» Task objective
Reproduce every line of the listing below word for word, keeping each line in its original order.

» Stored items
⁂
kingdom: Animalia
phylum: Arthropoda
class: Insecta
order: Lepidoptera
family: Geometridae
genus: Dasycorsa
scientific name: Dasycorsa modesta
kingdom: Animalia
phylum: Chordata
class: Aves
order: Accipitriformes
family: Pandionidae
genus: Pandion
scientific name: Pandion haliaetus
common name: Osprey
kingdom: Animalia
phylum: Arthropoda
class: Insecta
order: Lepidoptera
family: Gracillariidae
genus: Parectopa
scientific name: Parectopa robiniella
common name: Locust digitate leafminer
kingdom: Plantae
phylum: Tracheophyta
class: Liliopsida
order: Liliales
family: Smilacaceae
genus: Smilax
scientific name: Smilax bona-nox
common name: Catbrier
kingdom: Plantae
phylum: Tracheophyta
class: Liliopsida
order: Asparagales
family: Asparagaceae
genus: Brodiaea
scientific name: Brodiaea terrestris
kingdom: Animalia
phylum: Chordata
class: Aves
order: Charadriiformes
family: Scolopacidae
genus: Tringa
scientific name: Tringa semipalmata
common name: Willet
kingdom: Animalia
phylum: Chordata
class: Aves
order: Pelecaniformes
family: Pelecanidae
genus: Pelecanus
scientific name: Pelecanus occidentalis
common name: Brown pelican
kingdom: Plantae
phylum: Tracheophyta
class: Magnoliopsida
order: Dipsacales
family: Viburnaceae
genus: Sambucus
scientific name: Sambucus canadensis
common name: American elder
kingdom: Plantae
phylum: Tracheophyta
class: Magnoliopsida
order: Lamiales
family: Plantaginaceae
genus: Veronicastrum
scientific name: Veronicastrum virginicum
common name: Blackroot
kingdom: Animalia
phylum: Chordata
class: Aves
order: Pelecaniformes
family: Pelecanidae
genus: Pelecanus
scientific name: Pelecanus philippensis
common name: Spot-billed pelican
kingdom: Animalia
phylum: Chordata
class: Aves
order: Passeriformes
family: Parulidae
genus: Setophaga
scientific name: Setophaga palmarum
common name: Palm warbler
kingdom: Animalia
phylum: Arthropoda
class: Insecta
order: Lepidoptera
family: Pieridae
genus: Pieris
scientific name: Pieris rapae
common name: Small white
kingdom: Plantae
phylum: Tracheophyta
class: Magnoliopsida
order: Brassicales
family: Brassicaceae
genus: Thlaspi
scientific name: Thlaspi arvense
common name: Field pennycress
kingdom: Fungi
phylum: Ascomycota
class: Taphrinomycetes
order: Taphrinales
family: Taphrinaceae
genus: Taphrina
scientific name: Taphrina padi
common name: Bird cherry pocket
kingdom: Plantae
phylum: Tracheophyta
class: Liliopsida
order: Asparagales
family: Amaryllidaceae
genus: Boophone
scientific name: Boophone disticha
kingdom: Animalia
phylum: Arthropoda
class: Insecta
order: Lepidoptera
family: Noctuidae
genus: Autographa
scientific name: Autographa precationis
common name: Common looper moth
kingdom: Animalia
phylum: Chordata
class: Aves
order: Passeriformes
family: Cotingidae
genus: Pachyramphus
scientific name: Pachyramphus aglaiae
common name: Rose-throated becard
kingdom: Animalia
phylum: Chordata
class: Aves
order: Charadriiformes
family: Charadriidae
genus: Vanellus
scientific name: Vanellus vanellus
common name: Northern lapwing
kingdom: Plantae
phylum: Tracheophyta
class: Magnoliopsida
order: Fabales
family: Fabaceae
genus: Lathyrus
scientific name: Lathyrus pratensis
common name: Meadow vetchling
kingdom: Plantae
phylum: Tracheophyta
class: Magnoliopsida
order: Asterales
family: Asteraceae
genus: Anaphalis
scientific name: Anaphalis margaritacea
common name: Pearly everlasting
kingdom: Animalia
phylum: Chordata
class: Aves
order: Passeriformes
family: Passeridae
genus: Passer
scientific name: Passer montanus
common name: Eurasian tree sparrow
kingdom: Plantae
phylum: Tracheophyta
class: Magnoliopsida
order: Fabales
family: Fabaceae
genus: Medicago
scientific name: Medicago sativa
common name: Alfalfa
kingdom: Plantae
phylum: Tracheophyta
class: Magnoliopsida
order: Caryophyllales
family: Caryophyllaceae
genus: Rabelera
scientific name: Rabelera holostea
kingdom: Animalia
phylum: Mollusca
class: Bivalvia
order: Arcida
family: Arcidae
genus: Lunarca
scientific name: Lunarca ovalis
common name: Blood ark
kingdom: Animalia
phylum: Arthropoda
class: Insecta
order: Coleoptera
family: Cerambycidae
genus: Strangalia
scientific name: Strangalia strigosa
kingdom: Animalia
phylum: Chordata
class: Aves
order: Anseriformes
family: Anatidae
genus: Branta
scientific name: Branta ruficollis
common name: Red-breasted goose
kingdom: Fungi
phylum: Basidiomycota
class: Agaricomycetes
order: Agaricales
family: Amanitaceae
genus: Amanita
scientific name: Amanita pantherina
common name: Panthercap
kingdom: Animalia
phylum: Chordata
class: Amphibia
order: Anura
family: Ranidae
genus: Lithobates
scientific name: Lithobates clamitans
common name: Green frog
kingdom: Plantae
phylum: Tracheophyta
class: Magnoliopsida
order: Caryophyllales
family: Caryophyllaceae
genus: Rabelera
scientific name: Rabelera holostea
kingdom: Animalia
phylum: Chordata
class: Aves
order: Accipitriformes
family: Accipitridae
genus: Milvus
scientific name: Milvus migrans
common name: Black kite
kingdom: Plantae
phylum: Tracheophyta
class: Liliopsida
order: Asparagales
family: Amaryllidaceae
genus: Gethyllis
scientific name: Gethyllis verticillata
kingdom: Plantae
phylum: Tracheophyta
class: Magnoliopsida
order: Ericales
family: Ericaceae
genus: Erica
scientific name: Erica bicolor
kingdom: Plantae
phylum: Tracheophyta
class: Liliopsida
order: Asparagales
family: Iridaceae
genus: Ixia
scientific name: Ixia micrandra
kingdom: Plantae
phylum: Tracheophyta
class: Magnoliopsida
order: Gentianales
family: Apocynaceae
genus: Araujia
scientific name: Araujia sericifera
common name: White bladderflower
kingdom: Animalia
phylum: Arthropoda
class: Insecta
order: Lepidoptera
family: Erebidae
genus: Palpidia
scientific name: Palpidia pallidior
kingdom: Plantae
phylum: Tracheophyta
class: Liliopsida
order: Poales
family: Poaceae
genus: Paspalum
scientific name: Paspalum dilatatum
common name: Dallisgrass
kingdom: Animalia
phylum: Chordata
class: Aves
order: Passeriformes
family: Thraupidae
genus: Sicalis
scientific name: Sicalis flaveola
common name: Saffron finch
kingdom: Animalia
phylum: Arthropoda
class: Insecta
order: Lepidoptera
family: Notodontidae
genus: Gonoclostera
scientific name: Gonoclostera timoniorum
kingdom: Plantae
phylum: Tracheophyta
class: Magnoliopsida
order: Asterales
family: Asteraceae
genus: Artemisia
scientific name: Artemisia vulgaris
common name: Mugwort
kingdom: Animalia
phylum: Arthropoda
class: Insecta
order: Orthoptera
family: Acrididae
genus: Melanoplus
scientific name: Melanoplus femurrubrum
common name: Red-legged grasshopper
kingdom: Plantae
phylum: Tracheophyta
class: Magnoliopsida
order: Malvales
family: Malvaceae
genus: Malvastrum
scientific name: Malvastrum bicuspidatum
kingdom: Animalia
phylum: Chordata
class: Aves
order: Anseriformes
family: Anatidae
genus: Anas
⁂
» Worked answer
kingdom: Animalia
phylum: Arthropoda
class: Insecta
order: Lepidoptera
family: Geometridae
genus: Dasycorsa
scientific name: Dasycorsa modesta
kingdom: Animalia
phylum: Chordata
class: Aves
order: Accipitriformes
family: Pandionidae
genus: Pandion
scientific name: Pandion haliaetus
common name: Osprey
kingdom: Animalia
phylum: Arthropoda
class: Insecta
order: Lepidoptera
family: Gracillariidae
genus: Parectopa
scientific name: Parectopa robiniella
common name: Locust digitate leafminer
kingdom: Plantae
phylum: Tracheophyta
class: Liliopsida
order: Liliales
family: Smilacaceae
genus: Smilax
scientific name: Smilax bona-nox
common name: Catbrier
kingdom: Plantae
phylum: Tracheophyta
class: Liliopsida
order: Asparagales
family: Asparagaceae
genus: Brodiaea
scientific name: Brodiaea terrestris
kingdom: Animalia
phylum: Chordata
class: Aves
order: Charadriiformes
family: Scolopacidae
genus: Tringa
scientific name: Tringa semipalmata
common name: Willet
kingdom: Animalia
phylum: Chordata
class: Aves
order: Pelecaniformes
family: Pelecanidae
genus: Pelecanus
scientific name: Pelecanus occidentalis
common name: Brown pelican
kingdom: Plantae
phylum: Tracheophyta
class: Magnoliopsida
order: Dipsacales
family: Viburnaceae
genus: Sambucus
scientific name: Sambucus canadensis
common name: American elder
kingdom: Plantae
phylum: Tracheophyta
class: Magnoliopsida
order: Lamiales
family: Plantaginaceae
genus: Veronicastrum
scientific name: Veronicastrum virginicum
common name: Blackroot
kingdom: Animalia
phylum: Chordata
class: Aves
order: Pelecaniformes
family: Pelecanidae
genus: Pelecanus
scientific name: Pelecanus philippensis
common name: Spot-billed pelican
kingdom: Animalia
phylum: Chordata
class: Aves
order: Passeriformes
family: Parulidae
genus: Setophaga
scientific name: Setophaga palmarum
common name: Palm warbler
kingdom: Animalia
phylum: Arthropoda
class: Insecta
order: Lepidoptera
family: Pieridae
genus: Pieris
scientific name: Pieris rapae
common name: Small white
kingdom: Plantae
phylum: Tracheophyta
class: Magnoliopsida
order: Brassicales
family: Brassicaceae
genus: Thlaspi
scientific name: Thlaspi arvense
common name: Field pennycress
kingdom: Fungi
phylum: Ascomycota
class: Taphrinomycetes
order: Taphrinales
family: Taphrinaceae
genus: Taphrina
scientific name: Taphrina padi
common name: Bird cherry pocket
kingdom: Plantae
phylum: Tracheophyta
class: Liliopsida
order: Asparagales
family: Amaryllidaceae
genus: Boophone
scientific name: Boophone disticha
kingdom: Animalia
phylum: Arthropoda
class: Insecta
order: Lepidoptera
family: Noctuidae
genus: Autographa
scientific name: Autographa precationis
common name: Common looper moth
kingdom: Animalia
phylum: Chordata
class: Aves
order: Passeriformes
family: Cotingidae
genus: Pachyramphus
scientific name: Pachyramphus aglaiae
common name: Rose-throated becard
kingdom: Animalia
phylum: Chordata
class: Aves
order: Charadriiformes
family: Charadriidae
genus: Vanellus
scientific name: Vanellus vanellus
common name: Northern lapwing
kingdom: Plantae
phylum: Tracheophyta
class: Magnoliopsida
order: Fabales
family: Fabaceae
genus: Lathyrus
scientific name: Lathyrus pratensis
common name: Meadow vetchling
kingdom: Plantae
phylum: Tracheophyta
class: Magnoliopsida
order: Asterales
family: Asteraceae
genus: Anaphalis
scientific name: Anaphalis margaritacea
common name: Pearly everlasting
kingdom: Animalia
phylum: Chordata
class: Aves
order: Passeriformes
family: Passeridae
genus: Passer
scientific name: Passer montanus
common name: Eurasian tree sparrow
kingdom: Plantae
phylum: Tracheophyta
class: Magnoliopsida
order: Fabales
family: Fabaceae
genus: Medicago
scientific name: Medicago sativa
common name: Alfalfa
kingdom: Plantae
phylum: Tracheophyta
class: Magnoliopsida
order: Caryophyllales
family: Caryophyllaceae
genus: Rabelera
scientific name: Rabelera holostea
kingdom: Animalia
phylum: Mollusca
class: Bivalvia
order: Arcida
family: Arcidae
genus: Lunarca
scientific name: Lunarca ovalis
common name: Blood ark
kingdom: Animalia
phylum: Arthropoda
class: Insecta
order: Coleoptera
family: Cerambycidae
genus: Strangalia
scientific name: Strangalia strigosa
kingdom: Animalia
phylum: Chordata
class: Aves
order: Anseriformes
family: Anatidae
genus: Branta
scientific name: Branta ruficollis
common name: Red-breasted goose
kingdom: Fungi
phylum: Basidiomycota
class: Agaricomycetes
order: Agaricales
family: Amanitaceae
genus: Amanita
scientific name: Amanita pantherina
common name: Panthercap
kingdom: Animalia
phylum: Chordata
class: Amphibia
order: Anura
family: Ranidae
genus: Lithobates
scientific name: Lithobates clamitans
common name: Green frog
kingdom: Plantae
phylum: Tracheophyta
class: Magnoliopsida
order: Caryophyllales
family: Caryophyllaceae
genus: Rabelera
scientific name: Rabelera holostea
kingdom: Animalia
phylum: Chordata
class: Aves
order: Accipitriformes
family: Accipitridae
genus: Milvus
scientific name: Milvus migrans
common name: Black kite
kingdom: Plantae
phylum: Tracheophyta
class: Liliopsida
order: Asparagales
family: Amaryllidaceae
genus: Gethyllis
scientific name: Gethyllis verticillata
kingdom: Plantae
phylum: Tracheophyta
class: Magnoliopsida
order: Ericales
family: Ericaceae
genus: Erica
scientific name: Erica bicolor
kingdom: Plantae
phylum: Tracheophyta
class: Liliopsida
order: Asparagales
family: Iridaceae
genus: Ixia
scientific name: Ixia micrandra
kingdom: Plantae
phylum: Tracheophyta
class: Magnoliopsida
order: Gentianales
family: Apocynaceae
genus: Araujia
scientific name: Araujia sericifera
common name: White bladderflower
kingdom: Animalia
phylum: Arthropoda
class: Insecta
order: Lepidoptera
family: Erebidae
genus: Palpidia
scientific name: Palpidia pallidior
kingdom: Plantae
phylum: Tracheophyta
class: Liliopsida
order: Poales
family: Poaceae
genus: Paspalum
scientific name: Paspalum dilatatum
common name: Dallisgrass
kingdom: Animalia
phylum: Chordata
class: Aves
order: Passeriformes
family: Thraupidae
genus: Sicalis
scientific name: Sicalis flaveola
common name: Saffron finch
kingdom: Animalia
phylum: Arthropoda
class: Insecta
order: Lepidoptera
family: Notodontidae
genus: Gonoclostera
scientific name: Gonoclostera timoniorum
kingdom: Plantae
phylum: Tracheophyta
class: Magnoliopsida
order: Asterales
family: Asteraceae
genus: Artemisia
scientific name: Artemisia vulgaris
common name: Mugwort
kingdom: Animalia
phylum: Arthropoda
class: Insecta
order: Orthoptera
family: Acrididae
genus: Melanoplus
scientific name: Melanoplus femurrubrum
common name: Red-legged grasshopper
kingdom: Plantae
phylum: Tracheophyta
class: Magnoliopsida
order: Malvales
family: Malvaceae
genus: Malvastrum
scientific name: Malvastrum bicuspidatum
kingdom: Animalia
phylum: Chordata
class: Aves
order: Anseriformes
family: Anatidae
genus: Anas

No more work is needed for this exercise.